CSE 40657/60657: Natural Language Processing

Whenever the instructions below say to "report" something, it should be reported in the README.md file that you submit.

1. Baseline Model

Visit this GitHub Classroom link to create a Git repository for you, and clone it to your computer. Initially, it contains the following files:

`train.eng-sql`	Training data
`dev.eng-sql`	Development data
`dev.eng`	Development data (English side)
`dev.sql`	Development data (SQL side)
`test.eng-sql`	Test data
`test.eng`	Test data (English side)
`test.sql`	Test data (SQL side)
`accuracy.py`	Compute accuracy

Use the HW2 machine translation system (either your solution or one of the official solutions) to train on the training data, validate on the dev data, and translate the test data.
Run accuracy.py to measure the accuracy on the test set.
I saw a lot of variance across runs; please repeat the above steps a total of ten times and report the mean and standard deviation.3 The mean should be at least 30%.1

2. Modify the Model

In this part, we'll add a copy mechanism to the model, as described in the notes. Edited on 4/14 to make notation conform to notes, and to correct one mistake.
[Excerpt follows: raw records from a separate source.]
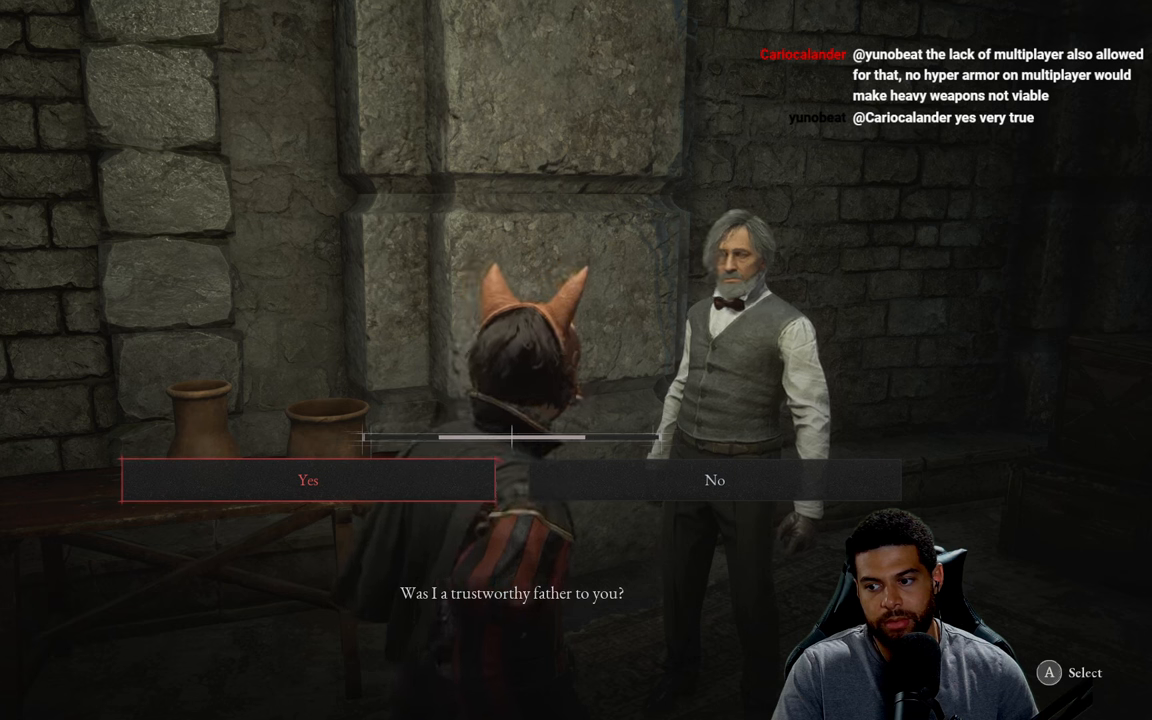
{"buttons": [], "left_stick": "center", "right_stick": "center", "events": []}
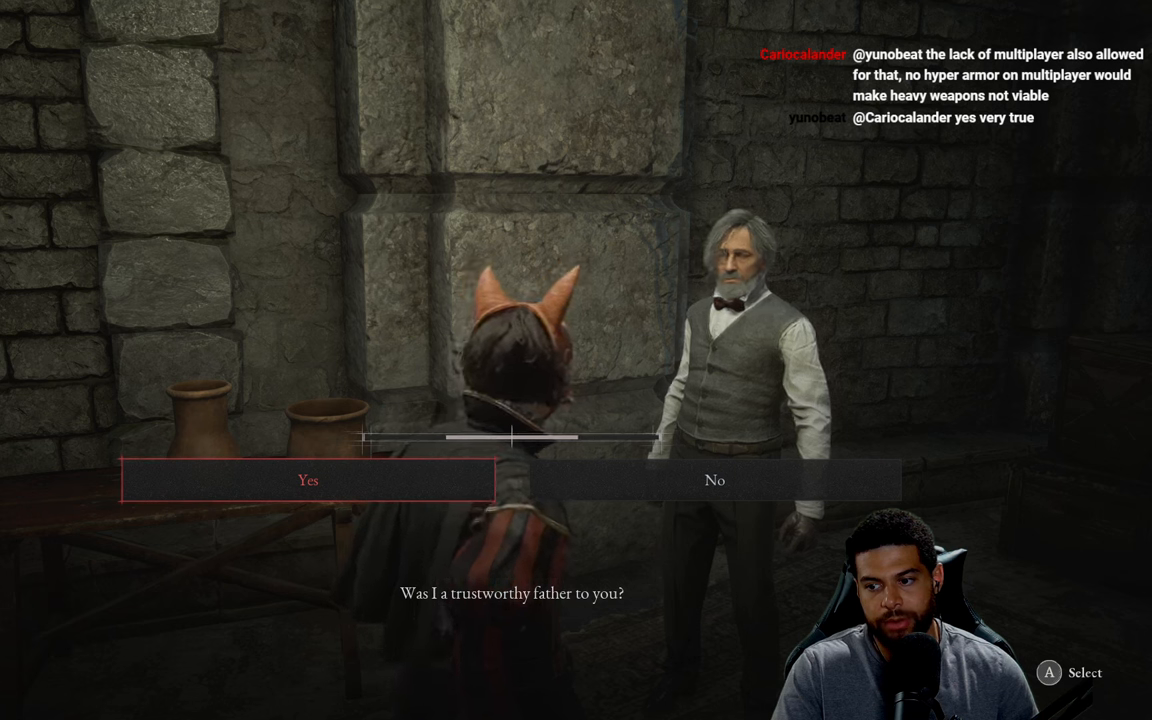
{"buttons": [], "left_stick": "center", "right_stick": "center", "events": []}
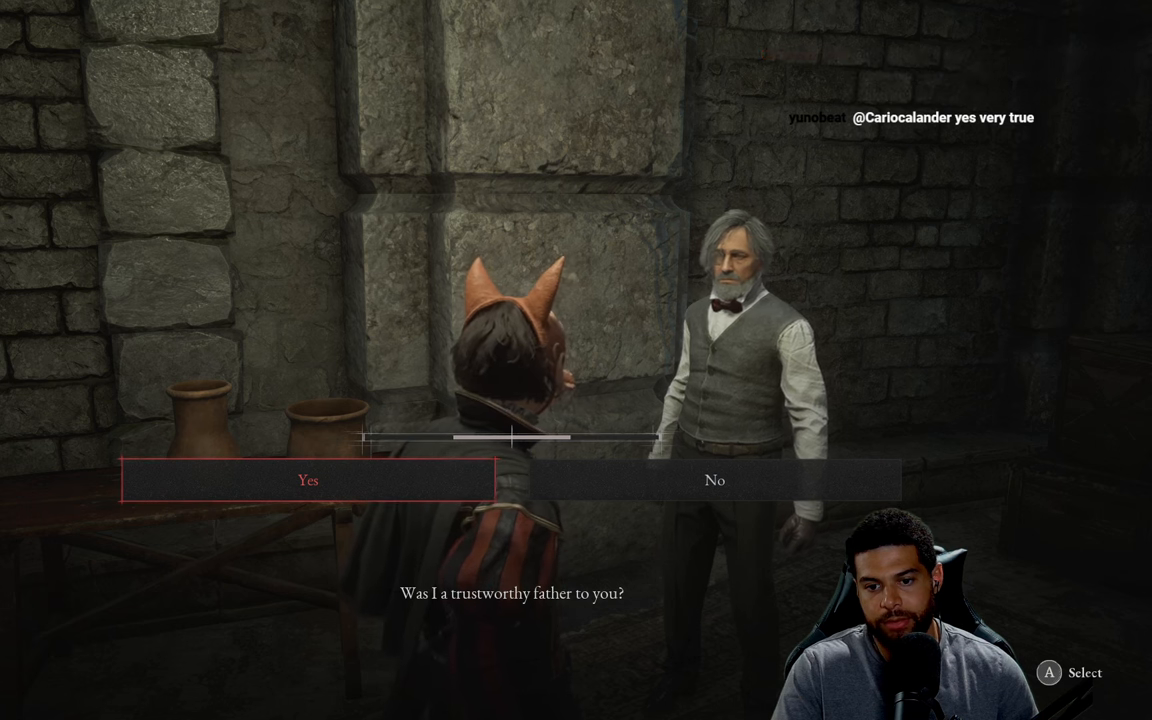
{"buttons": [], "left_stick": "center", "right_stick": "center", "events": []}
Add a special symbol <COPY> to the target vocabulary (evocab).3 When the model outputs <COPY>, it copies one of the source words instead of choosing a word from the target vocabulary.
Decoder.step currently returns two tensors, an output vector (o) and a hidden vector (h). Modify it to also return the tensor of (cross-)attention weights $\alpha$:5 \begin{align} \mathbf{H} &\in \mathbb{R}^{n \times d} \\ \mathbf{g}^{(i)} &\in \mathbb{R}^d \\ \alpha &\in \mathbb{R}^n \\ \alpha &= \operatorname{softmax} (\mathbf{H} \, \mathbf{g}^{(i)}) \end{align} where $\mathbf{H}$ is the matrix of source encodings (called fencs in the HW2 solutions) and $\mathbf{g}^{(i)}$ is the current target encoding (called o in attention.py, line 121–122, and a in transformer.py).
Currently Model.logprob computes the log-probability of a word as \[ P(e) = \mathbf{p}^{(i)}_e \] which is equivalent to exp(o[enum]) in the HW2 solutions. (I really apologize for the inconsistent choice of variable names.) Modify it to:5 \[ P(e) = \mathbf{p}^{(i)}_e + \sum_{\substack{j=1, \ldots, n \\ f_j = e}} \mathbf{p}^{(i)}_{\texttt{<COPY>}} \alpha_j. \]
Rerun the trainer and include the trainer output in your report. Do you see <COPY> in the sample translations it prints?1

3. Modify the Decoder

In this part, you'll modify the decoder in Model.translate. This is a greedy algorithm, meaning that at each step it chooses the best action.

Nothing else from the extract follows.